Denise Accurso
– Bom dia!
– Bom dia. Queres alguma coisa?
– Estou só dando uma olhadinha…
– Meu amigo, aqui no meu brique não tem nada pra olhar. Só pra vender. Se não vais comprar nada, podes ir embora!!!
… … …
– Boa tarde, seu João.
– Boa tarde… Tu não és o filho da Dona Lurdes?
– Sou eu mesmo, Seu João.
– Tudo bem com tua mãe?
– Tudo, graças a Deus. E com o senhor?
– Tudo bem. Vai querer alguma coisa ou veio só bater papo?

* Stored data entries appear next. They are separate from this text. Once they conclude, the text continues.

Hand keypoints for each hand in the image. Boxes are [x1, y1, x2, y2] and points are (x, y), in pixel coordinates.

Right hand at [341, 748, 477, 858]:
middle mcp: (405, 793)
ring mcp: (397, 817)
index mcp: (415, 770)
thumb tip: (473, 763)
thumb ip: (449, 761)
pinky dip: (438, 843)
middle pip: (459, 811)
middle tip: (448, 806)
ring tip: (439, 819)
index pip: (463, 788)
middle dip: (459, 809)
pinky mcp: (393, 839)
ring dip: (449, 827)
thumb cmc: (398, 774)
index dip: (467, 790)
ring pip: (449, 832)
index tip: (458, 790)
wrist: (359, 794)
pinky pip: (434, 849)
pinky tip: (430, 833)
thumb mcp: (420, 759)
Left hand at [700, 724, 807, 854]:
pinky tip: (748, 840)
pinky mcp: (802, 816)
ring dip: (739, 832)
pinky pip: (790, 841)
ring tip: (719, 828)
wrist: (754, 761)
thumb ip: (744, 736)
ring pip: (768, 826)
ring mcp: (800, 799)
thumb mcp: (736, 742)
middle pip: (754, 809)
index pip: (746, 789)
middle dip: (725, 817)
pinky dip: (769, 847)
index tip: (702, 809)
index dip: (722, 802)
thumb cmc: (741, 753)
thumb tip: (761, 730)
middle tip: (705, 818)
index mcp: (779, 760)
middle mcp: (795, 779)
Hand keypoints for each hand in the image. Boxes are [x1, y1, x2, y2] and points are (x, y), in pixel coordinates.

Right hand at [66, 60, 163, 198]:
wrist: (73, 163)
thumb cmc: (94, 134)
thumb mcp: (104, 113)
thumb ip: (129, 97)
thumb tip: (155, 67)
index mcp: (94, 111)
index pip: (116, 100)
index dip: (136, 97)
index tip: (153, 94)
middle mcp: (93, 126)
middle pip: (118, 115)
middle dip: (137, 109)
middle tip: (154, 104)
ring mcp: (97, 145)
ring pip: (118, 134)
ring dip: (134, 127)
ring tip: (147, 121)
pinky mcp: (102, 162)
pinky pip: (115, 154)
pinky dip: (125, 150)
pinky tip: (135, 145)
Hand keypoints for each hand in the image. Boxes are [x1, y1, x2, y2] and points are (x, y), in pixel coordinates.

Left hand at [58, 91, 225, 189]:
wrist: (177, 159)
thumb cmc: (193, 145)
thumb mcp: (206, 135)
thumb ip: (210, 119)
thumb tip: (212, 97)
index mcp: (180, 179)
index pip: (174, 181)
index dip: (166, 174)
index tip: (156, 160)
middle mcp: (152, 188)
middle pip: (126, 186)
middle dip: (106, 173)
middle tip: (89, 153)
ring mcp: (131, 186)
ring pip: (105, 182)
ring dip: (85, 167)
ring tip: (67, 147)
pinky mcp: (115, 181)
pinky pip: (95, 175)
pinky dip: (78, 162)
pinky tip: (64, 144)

– Não… eu… queria saber o preço desse violão.
– Ah, tu quer saber o preço do violão? Já te digo, não é pro teu bico!
– Ai, que é isso, seu João?
– Ora se não te conheço e não sei que não é pro teu bico! Raspa daqui e não me faz perder tempo!
… … …
– Moço… Moço…
– Oi, pois não?
– Moço, eu sou do interior, vim no médico, estou esperando o ônibus naquela parada ali…
– Estou vendo. E daí?
– O ônibus está demorando muito, eu estou apertada… O senhor não me deixava usar seu banheiro?
– Não me faltava mais nada, virar banheiro de parada de ônibus. Negativo, minha senhora. Isso aqui é um brique, não um bar. Aqui não cedemos banheiro nenhum.

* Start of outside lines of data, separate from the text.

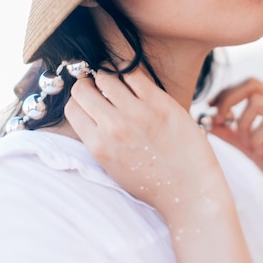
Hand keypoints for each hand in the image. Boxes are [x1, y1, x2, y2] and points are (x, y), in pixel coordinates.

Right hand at [64, 67, 226, 217]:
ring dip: (109, 75)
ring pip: (106, 76)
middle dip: (89, 83)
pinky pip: (134, 73)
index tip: (90, 96)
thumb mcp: (114, 167)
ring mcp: (136, 113)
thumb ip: (100, 140)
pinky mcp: (159, 103)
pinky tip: (134, 79)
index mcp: (99, 146)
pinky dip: (129, 71)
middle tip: (101, 85)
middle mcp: (113, 127)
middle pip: (83, 89)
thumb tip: (92, 109)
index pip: (72, 107)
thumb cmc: (153, 181)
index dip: (80, 99)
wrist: (190, 190)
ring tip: (119, 81)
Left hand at [209, 78, 262, 207]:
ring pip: (257, 102)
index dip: (226, 93)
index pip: (249, 84)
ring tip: (248, 145)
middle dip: (228, 101)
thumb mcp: (251, 148)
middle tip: (219, 121)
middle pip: (252, 85)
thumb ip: (232, 134)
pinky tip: (260, 151)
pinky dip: (256, 137)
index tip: (211, 109)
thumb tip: (207, 122)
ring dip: (243, 124)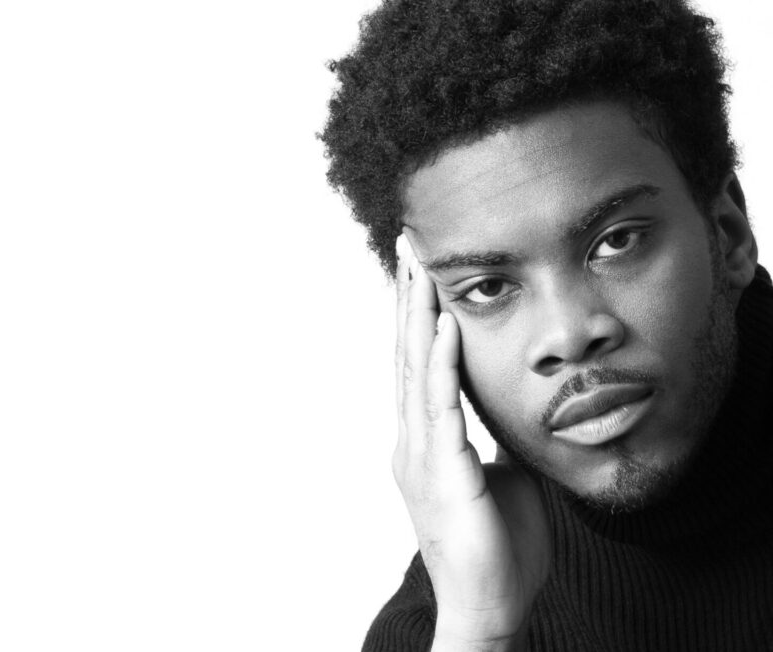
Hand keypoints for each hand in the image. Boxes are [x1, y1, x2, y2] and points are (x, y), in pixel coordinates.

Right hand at [393, 234, 549, 650]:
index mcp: (426, 443)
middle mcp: (413, 441)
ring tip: (419, 264)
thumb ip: (498, 441)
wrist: (489, 607)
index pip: (418, 366)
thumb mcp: (502, 479)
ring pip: (415, 369)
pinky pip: (440, 405)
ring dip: (417, 313)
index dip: (417, 315)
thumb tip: (512, 412)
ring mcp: (420, 455)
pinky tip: (443, 322)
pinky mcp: (442, 472)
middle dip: (408, 297)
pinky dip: (441, 360)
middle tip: (408, 244)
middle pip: (407, 354)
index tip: (421, 270)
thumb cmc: (498, 551)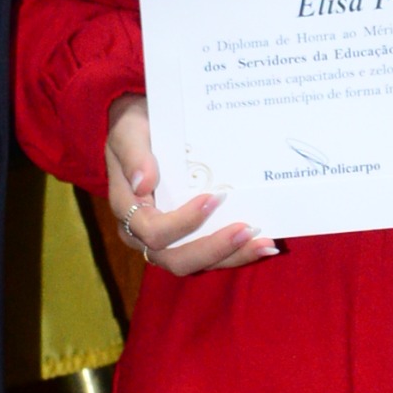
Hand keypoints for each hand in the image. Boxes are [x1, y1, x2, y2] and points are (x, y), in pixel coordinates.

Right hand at [105, 97, 277, 275]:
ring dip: (233, 256)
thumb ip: (134, 155)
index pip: (153, 232)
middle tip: (246, 229)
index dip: (183, 223)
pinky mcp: (188, 239)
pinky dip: (237, 252)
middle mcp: (144, 234)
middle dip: (214, 249)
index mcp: (128, 211)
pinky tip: (264, 244)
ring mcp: (167, 241)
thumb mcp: (128, 131)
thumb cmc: (135, 128)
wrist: (143, 128)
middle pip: (176, 260)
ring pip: (198, 263)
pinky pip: (211, 256)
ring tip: (265, 244)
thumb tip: (143, 183)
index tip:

– Nem se eu comprar alguma coisa baratinha do senhor…
– Olha bem à sua volta, minha senhora. Aqui nada é baratinho! Tudo é usado, mas de alta qualidade. E não temos banheiro pra clientes. Pode esquecer!
… … …
– Seu João! Seu João!
– Que é que foi? Nem ler meu jornal em paz eu posso agora?
– A mãe pediu pra saber se tem algum sofá-cama e quanto é.
– Se ela quer comprar sofá-cama, porque não veio ela mesma e mandou uma criança? Hein? Reponde pra mim! Não faz essa cara. Não te ensinaram a falar com os mais velhos? Ah, agora vai chorar… Muito bem educadas essas crianças de hoje. Isso, sai correndo sem dar tchau nem nada. O mundo está perdido mesmo, ninguém educa esses fedelhos.
… … …
– Boa tarde.
– Boa tarde.
– Bonito esse casaco. É couro?
– Couro legítimo uruguaio. Alta qualidade.
– Posso experimentar?
– Pode. Deixa eu te alcançar.
– O senhor não tem um espelho?
– Pode te olhar nesse espelhinho aqui.
– Não dá pra ver direito. Não tem um espelho maior?
– É esse espelho aí mesmo. Se quiser é isso.
– Acho que não vou levar, afinal…
- Só veio me dar trabalho e me fazer perder tempo, né? Como todo mundo aqui.
… … …
– Oi, pai. Já vai fechar o brique? Ainda é cedo.
– Ai, meu filho, nem sei porque que ainda abro. Outro dia sem vender nada. Deve ser essa crise de que tanto falam.